When you're applying to different types of roles, you often need different versions of your resume. Each one emphasizes different experience, different skills, different framing.
This leads to a familiar mess: resume_v2.docx, resume_final_FINAL.docx, resume_variant_jan2024.pdf. You update one, forget to update the others, occasionally paste the wrong version into an application. Formatting breaks when exporting to PDF. It's frustrating.
There's also the AI problem. Tools like ChatGPT can help tailor a resume to a job posting, but the results often feel generic. They only know what you paste into the chat window—they can't reference that relevant project from three years ago because they've never seen your full work history.
I got tired of this workflow, so I tried something different: building a resume system into my personal website.
The Problems
Version management. Multiple resume variants are hard to keep in sync. You polish a bullet point in one version and forget to update it in the others.
Manual exports. Every small tweak means re-exporting: open Word, make the change, export to PDF, check it fits on one page, adjust spacing, export again.
Limited AI assistance. When you ask an AI to help tailor your resume, it can only work with what you've pasted in. It can't draw on your full work history to surface relevant experience you might have overlooked.
The Approach: Resume as Structured Data
The core idea is simple: instead of maintaining separate Word documents, create one master data file containing all your experience—every job, bullet point, project, and skill. Then use config files to select which pieces to include for each role type.
One config pulls engineering-focused bullets. Another config pulls different bullets. Same underlying data, different presentations. When you need a PDF, the site generates it on-demand from the HTML. No manual exports.
The shift is thinking of a resume as structured data to query rather than a document to edit.
How AI Assistance Improves
This is where the approach becomes more useful than expected. I work on my website in VS Code with Claude Code, which means Claude can see my entire codebase—including that master data file with my full career history.
When I find an interesting job posting, I can ask Claude something like: "Here's a job description. Looking at my master resume data, which experiences seem most relevant? Can you draft a config for this?"

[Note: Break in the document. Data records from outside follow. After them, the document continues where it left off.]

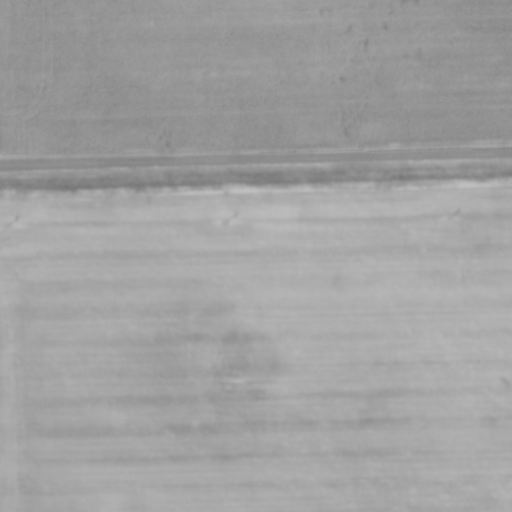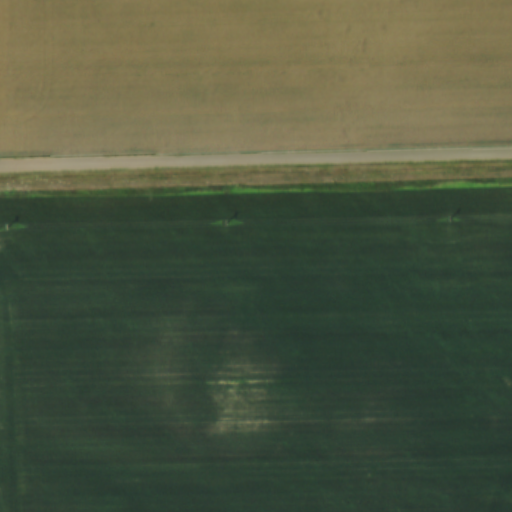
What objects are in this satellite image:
road: (255, 157)
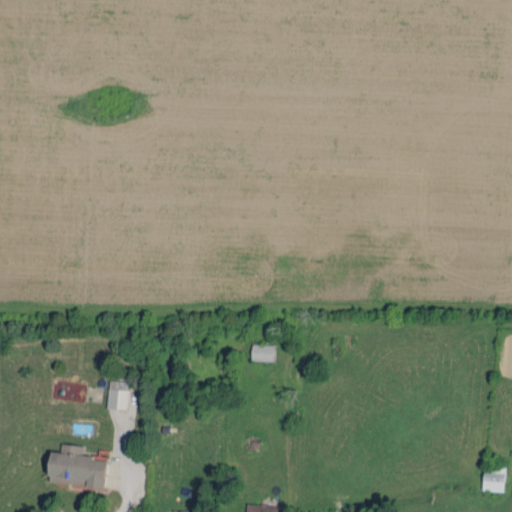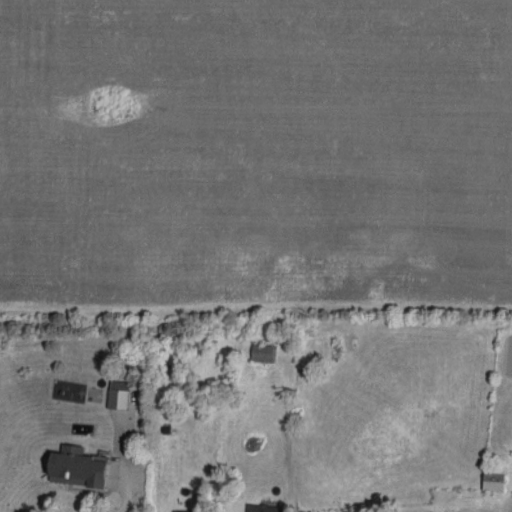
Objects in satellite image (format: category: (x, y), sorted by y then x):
building: (256, 348)
building: (112, 391)
building: (511, 461)
building: (69, 464)
building: (488, 474)
road: (122, 506)
building: (256, 506)
building: (176, 509)
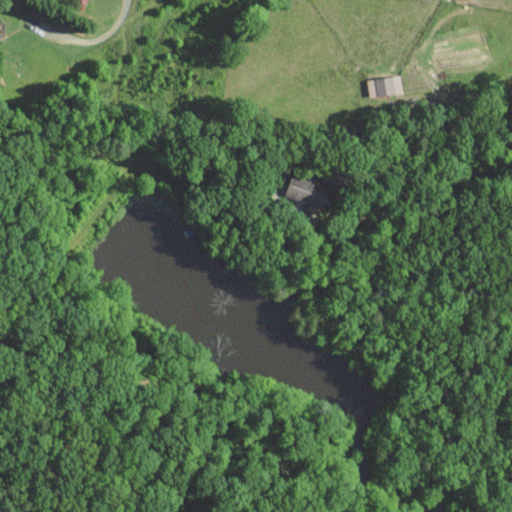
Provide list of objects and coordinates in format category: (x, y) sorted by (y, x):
road: (83, 39)
building: (384, 85)
road: (430, 162)
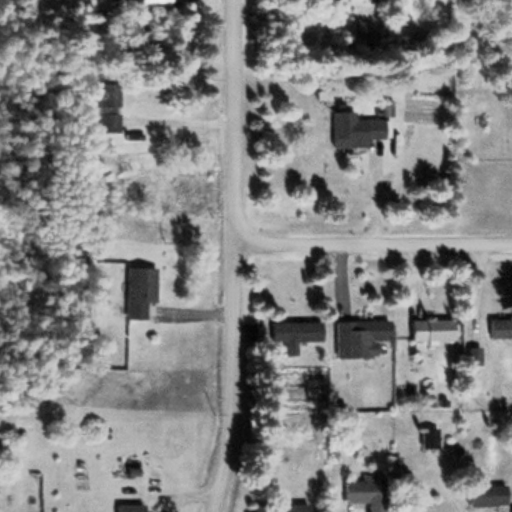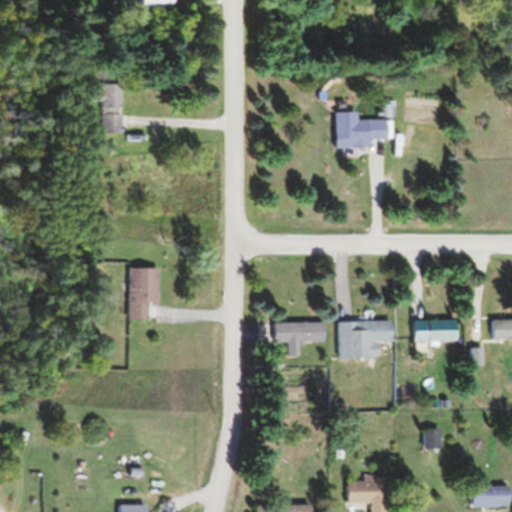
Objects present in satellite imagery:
building: (337, 1)
building: (152, 3)
building: (108, 110)
road: (196, 112)
building: (358, 120)
building: (356, 130)
road: (383, 192)
road: (374, 235)
road: (237, 257)
road: (346, 269)
road: (420, 269)
road: (485, 271)
building: (145, 280)
building: (139, 298)
road: (202, 304)
building: (501, 318)
building: (432, 319)
building: (297, 323)
building: (362, 326)
building: (500, 329)
building: (432, 332)
building: (295, 335)
building: (358, 337)
building: (477, 345)
building: (431, 427)
building: (485, 484)
building: (370, 487)
road: (194, 491)
building: (366, 493)
building: (486, 497)
building: (133, 502)
building: (280, 503)
building: (130, 508)
building: (280, 508)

With access to the complete history, Claude can surface things you might not have thought of—like a project from years ago that happens to align with what the company is building. The AI becomes genuinely helpful because it finally has context.
The Structure
Here's roughly how it's organized:
Master data file. A TypeScript file containing all jobs, bullet points (each with an ID), projects, skills, and several summary variants. Everything that could possibly go on a resume lives here.
Config files. Each resume variant is a small config specifying which summary to use, which bullet IDs to include from which jobs, and which projects to feature. It's essentially a query against the master data.
HTML pages. Each config renders as a clean HTML resume at its own URL.
PDF generation. A separate route generates a PDF on-the-fly using headless Chrome. Since it's rendering real HTML text, it tends to be ATS-friendly.
I built this with Next.js and Puppeteer, but the concept could work with other frameworks that can render HTML and generate PDFs.
Benefits
- Single source of truth. Updating a bullet once updates it everywhere that bullet is used.
- AI with full context. Claude can see the entire work history and help identify relevant experience.
- No manual PDF workflow. Just visit a URL.
- Quick iteration. Creating a new variant for a specific job posting takes minutes.
- Version control. Everything is in git, so you can track changes and revert mistakes.
- Shareable URLs. Send a link instead of attaching a file.
Getting Started
This doesn't require building everything at once. If you have a Next.js site or something similar, you could start small:
- Create a data file with your experience as structured objects
- Build a single resume page that reads from it
- Add PDF generation later if it's useful
- Add variant configs as the need arises
The technical implementation details could fill another post. For now, I mainly wanted to share the general idea—it's been a nice quality-of-life improvement, and maybe it's useful for others thinking about similar problems.